▶ [TEXT FOR ANALYSIS]
□ □ □ □ □ □ □
Yesterday's expected big guilty pleas by five banks to foreign exchange rigging charges seem to have been pushed back for another week. "Part of the reason for the delay is that banks are still trying to lock down waivers" for the collateral consequences of their guilty pleas, because you get those waivers by going to a bunch of regulators and begging for them, and that is a fairly arbitrary process:

“Now that bank guilty pleas are becoming more common there is a real need for much clearer rules on the regulatory consequences of bank convictions,” said Brandon Garrett, a law professor at the University of Virginia who studies corporate prosecutions.

On Monday I was pretty blasé about those consequences: You can't just shut down all the big banks at once, and if they all plead guilty at once, then those guilty pleas can't come with the sort of disastrous consequences that people once feared. "A guilty plea is just the particular sort of document that you sign before handing over a big check to the Department of Justice," I said, "the way a deferred prosecution agreement used to be." But now I'm not so sure. I mean, here's this guy:

“For any company there’s a huge reputational difference between a deferred-prosecution agreement and a guilty plea,” said David A. O’Neil, a partner at Debevoise & Plimpton and former senior Justice Department official who helped secure a guilty plea to a financial crime last year from the French bank BNP Paribas. “But the government needs to be careful that it doesn’t turn a guilty plea into a D.P.A. with just another name.”

The way it seems to be doing that is by being cagey about the regulatory consequences of a guilty plea: It's not that a guilty plea will mean the end of a bank (like it used to), or that it will mean business as usual for the bank (like a DPA), but that it will leave the bank at the whim of regulators and prosecutors, creating massive uncertainty that can only be resolved by a lengthy process of groveling.
□ □ □ □ □ □ □
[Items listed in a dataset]
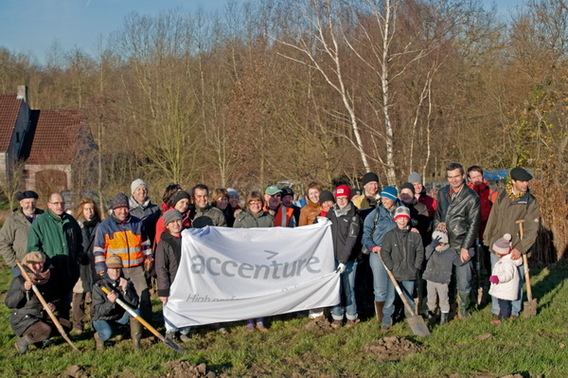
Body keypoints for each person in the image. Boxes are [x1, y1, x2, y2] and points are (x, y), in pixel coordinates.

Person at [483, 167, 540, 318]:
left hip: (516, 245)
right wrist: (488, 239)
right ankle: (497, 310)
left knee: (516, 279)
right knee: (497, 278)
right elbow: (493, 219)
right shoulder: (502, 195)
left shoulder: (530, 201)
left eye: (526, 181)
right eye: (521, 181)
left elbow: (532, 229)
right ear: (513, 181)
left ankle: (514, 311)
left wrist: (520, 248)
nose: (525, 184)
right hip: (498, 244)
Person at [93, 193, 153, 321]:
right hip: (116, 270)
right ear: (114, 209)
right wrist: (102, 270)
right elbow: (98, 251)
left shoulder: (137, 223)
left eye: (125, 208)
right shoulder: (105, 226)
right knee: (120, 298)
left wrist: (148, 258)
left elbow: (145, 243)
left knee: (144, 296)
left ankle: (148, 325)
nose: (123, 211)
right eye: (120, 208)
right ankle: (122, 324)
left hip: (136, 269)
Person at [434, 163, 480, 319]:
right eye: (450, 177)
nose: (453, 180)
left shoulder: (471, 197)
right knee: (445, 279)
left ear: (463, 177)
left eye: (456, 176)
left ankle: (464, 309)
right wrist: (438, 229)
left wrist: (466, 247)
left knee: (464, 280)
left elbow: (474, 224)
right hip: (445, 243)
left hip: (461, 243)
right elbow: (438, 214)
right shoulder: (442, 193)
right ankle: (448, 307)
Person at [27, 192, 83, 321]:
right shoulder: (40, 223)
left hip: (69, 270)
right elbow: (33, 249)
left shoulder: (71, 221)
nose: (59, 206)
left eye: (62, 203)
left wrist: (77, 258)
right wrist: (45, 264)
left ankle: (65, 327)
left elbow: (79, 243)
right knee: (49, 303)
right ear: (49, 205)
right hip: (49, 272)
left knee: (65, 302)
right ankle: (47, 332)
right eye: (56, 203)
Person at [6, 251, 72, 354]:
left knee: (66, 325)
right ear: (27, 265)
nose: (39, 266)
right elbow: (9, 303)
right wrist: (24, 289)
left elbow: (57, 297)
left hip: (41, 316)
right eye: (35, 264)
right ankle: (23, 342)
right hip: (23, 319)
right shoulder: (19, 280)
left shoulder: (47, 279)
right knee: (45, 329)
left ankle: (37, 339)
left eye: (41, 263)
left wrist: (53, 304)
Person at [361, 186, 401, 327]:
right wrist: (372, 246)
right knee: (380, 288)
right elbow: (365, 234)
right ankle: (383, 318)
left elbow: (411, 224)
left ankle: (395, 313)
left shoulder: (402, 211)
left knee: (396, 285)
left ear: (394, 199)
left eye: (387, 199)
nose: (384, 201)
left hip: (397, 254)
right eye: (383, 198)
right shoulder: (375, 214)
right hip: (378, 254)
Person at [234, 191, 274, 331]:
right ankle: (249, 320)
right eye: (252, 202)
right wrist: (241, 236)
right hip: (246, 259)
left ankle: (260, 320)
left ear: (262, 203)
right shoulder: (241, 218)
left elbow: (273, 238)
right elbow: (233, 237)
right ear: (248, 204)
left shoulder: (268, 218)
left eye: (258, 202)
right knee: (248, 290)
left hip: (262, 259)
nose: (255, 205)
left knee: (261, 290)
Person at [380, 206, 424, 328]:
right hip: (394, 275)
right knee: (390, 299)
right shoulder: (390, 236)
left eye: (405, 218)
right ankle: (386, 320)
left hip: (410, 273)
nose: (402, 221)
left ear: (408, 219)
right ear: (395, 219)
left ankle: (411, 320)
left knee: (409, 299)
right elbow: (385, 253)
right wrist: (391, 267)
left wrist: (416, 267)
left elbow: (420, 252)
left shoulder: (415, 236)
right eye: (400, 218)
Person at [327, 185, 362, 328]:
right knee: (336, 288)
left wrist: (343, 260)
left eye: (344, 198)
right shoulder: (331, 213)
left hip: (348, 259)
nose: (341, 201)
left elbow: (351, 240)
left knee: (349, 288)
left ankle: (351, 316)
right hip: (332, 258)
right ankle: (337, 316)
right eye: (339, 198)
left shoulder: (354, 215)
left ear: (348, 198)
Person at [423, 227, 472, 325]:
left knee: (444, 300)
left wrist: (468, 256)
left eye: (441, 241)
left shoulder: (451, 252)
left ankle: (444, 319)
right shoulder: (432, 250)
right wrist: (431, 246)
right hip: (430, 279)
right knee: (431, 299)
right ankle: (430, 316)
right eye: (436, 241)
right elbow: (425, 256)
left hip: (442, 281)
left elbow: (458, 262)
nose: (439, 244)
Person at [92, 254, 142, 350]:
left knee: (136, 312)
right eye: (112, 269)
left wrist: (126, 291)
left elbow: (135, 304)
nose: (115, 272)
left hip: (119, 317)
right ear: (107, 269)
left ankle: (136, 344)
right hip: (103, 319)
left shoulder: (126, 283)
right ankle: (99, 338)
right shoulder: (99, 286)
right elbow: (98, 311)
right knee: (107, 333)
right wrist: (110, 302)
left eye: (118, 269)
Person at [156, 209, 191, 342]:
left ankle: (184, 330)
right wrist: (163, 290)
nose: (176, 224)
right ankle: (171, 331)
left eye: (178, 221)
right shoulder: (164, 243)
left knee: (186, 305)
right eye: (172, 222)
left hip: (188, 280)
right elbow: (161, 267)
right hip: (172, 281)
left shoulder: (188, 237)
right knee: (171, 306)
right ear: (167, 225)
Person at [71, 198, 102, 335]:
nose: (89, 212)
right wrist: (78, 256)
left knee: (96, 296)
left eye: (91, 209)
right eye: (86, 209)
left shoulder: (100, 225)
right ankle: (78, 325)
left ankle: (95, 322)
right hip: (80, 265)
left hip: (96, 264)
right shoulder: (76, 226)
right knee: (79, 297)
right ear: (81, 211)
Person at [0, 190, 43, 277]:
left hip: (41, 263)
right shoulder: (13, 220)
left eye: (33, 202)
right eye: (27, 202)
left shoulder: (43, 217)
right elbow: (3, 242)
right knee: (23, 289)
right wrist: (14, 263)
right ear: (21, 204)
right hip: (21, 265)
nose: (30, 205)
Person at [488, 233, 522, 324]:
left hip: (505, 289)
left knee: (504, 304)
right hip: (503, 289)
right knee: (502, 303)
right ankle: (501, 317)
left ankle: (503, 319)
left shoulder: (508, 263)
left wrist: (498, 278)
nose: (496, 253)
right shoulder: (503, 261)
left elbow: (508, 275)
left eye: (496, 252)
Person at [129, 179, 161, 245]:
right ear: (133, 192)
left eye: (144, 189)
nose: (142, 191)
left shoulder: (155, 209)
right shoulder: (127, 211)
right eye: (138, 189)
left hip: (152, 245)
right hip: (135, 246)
□ □ □ □ □ □ □
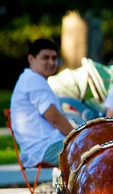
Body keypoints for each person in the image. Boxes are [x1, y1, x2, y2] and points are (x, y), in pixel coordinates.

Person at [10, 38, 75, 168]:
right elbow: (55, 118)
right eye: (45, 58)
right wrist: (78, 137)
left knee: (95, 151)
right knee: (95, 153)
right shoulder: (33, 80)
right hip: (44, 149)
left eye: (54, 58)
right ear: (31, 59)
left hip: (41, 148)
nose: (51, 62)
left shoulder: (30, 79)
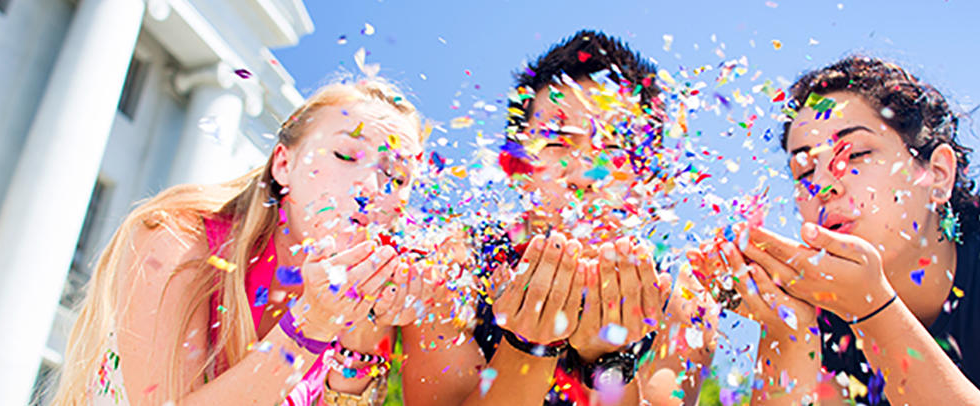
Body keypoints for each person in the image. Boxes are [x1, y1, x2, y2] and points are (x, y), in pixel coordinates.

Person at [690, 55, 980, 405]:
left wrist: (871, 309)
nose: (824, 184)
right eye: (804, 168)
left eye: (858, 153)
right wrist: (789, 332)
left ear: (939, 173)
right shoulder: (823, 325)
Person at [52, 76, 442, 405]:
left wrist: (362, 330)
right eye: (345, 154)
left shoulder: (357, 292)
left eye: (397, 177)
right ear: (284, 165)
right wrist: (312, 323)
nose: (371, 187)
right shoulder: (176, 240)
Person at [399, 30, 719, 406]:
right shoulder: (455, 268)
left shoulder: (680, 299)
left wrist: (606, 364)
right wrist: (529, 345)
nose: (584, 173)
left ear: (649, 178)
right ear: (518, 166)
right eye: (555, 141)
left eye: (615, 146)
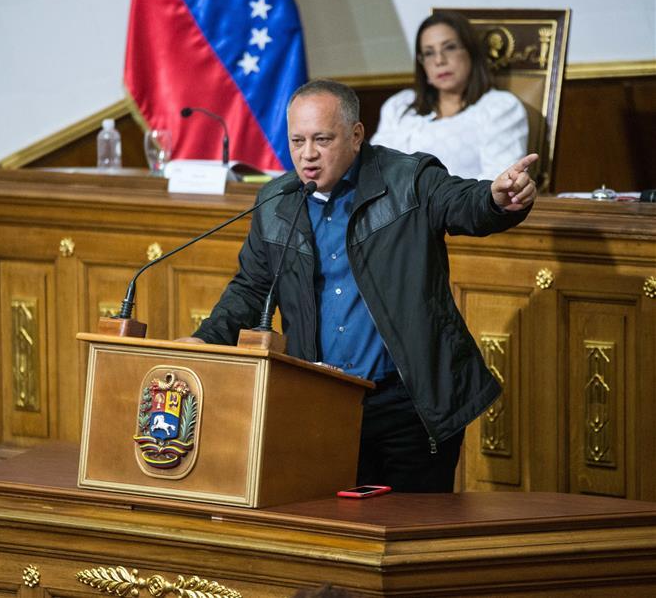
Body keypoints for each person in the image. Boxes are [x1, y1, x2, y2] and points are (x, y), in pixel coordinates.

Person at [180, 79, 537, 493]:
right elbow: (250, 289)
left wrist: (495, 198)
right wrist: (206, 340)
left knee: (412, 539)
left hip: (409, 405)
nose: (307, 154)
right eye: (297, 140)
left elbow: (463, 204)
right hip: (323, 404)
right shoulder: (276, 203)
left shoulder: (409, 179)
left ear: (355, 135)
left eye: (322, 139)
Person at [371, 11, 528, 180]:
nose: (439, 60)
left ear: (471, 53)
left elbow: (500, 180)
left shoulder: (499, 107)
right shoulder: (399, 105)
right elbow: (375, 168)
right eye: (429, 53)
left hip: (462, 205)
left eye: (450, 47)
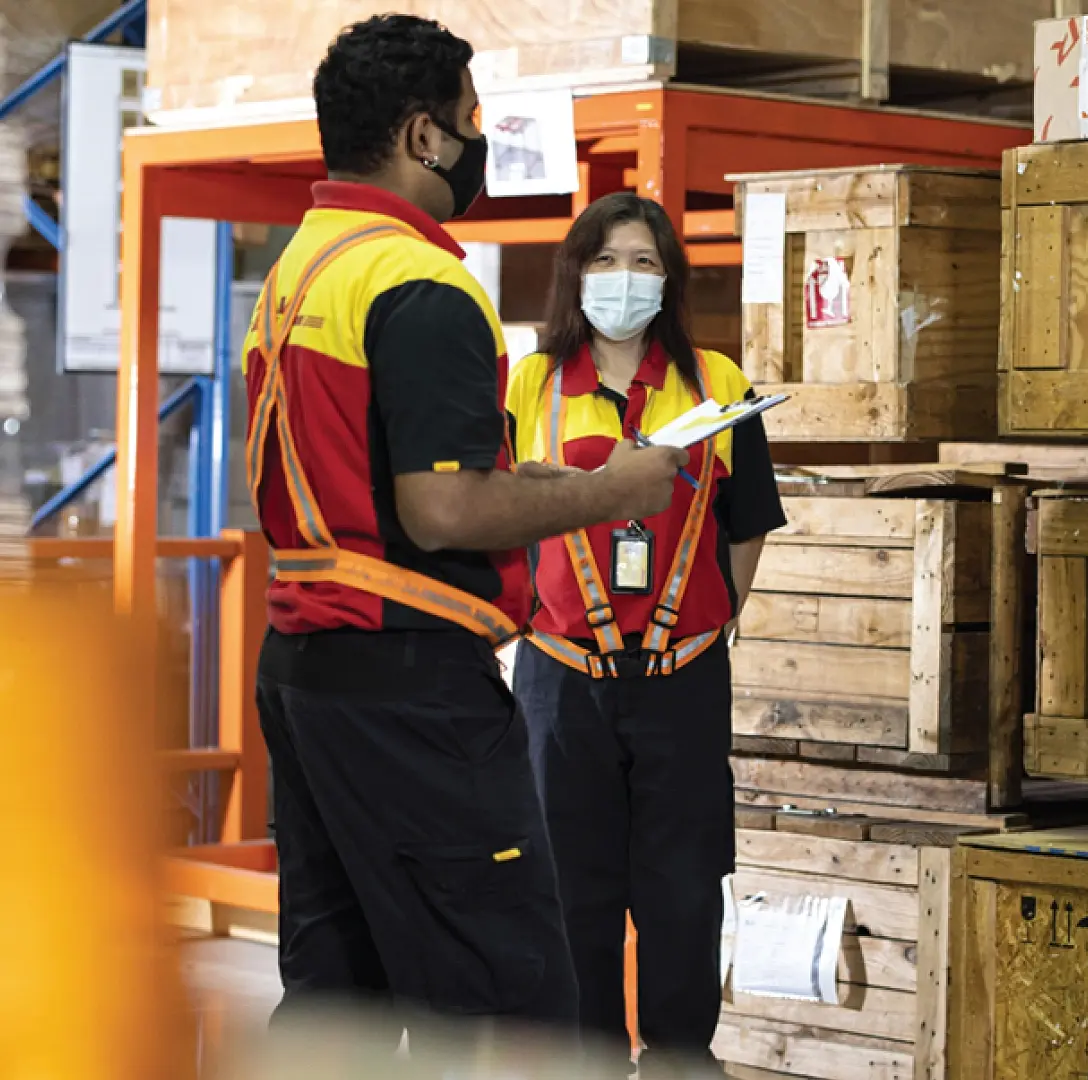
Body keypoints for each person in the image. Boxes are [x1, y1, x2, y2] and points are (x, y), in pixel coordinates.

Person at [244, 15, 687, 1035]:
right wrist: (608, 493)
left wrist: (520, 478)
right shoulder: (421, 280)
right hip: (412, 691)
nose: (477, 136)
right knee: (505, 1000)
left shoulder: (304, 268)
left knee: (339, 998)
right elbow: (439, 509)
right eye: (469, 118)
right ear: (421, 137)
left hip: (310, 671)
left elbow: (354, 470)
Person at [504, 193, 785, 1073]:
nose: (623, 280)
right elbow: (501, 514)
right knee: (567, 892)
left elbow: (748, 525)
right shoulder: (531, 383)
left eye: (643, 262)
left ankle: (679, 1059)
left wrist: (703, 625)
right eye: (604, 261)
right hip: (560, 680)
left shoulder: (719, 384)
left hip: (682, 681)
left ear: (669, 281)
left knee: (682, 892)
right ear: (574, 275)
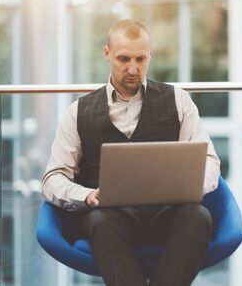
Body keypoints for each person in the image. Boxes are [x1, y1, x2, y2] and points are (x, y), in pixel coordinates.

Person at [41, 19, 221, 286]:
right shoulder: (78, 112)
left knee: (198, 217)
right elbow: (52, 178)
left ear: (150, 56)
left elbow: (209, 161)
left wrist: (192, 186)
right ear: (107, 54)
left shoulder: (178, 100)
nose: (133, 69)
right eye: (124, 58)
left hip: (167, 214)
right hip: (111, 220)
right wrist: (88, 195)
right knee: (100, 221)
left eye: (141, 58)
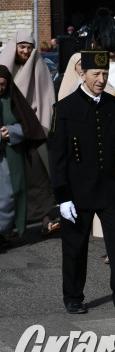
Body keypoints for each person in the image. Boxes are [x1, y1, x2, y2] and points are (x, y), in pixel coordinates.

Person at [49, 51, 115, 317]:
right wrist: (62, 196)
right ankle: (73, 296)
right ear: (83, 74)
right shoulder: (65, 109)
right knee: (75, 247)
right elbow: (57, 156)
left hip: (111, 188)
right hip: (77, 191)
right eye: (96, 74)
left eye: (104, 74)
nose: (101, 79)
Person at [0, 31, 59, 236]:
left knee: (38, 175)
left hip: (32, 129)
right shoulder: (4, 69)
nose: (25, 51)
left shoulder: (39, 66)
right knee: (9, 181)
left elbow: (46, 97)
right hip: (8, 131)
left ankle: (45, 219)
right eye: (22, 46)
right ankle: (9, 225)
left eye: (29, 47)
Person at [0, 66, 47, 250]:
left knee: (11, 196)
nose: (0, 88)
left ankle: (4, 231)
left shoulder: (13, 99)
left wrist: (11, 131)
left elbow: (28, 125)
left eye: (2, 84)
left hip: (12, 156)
□ □ □ □ □ □ □
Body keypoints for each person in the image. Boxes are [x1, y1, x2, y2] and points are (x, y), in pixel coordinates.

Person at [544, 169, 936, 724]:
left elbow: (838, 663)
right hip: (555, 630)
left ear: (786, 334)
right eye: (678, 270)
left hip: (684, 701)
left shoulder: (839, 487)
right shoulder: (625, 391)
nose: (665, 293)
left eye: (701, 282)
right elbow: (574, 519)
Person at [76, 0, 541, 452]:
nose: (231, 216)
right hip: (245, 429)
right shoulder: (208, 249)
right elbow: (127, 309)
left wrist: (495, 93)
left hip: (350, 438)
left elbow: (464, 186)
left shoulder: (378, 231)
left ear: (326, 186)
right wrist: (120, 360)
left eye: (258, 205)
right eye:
□ □ □ □ □ □ □
▶ [PROBLEM SET]
a) Print the stretch of the passage on bank guilty pleas from "Yesterday's expected big" through "studies corporate prosecutions.".
b) According to the passage on bank guilty pleas, at which university does Brandon Garrett teach law?

▶ [ANSWERS FOR THE TASKS]
a)
Yesterday's expected big guilty pleas by five banks to foreign exchange rigging charges seem to have been pushed back for another week. "Part of the reason for the delay is that banks are still trying to lock down waivers" for the collateral consequences of their guilty pleas, because you get those waivers by going to a bunch of regulators and begging for them, and that is a fairly arbitrary process:

“Now that bank guilty pleas are becoming more common there is a real need for much clearer rules on the regulatory consequences of bank convictions,” said Brandon Garrett, a law professor at the University of Virginia who studies corporate prosecutions.

b) The University of Virginia.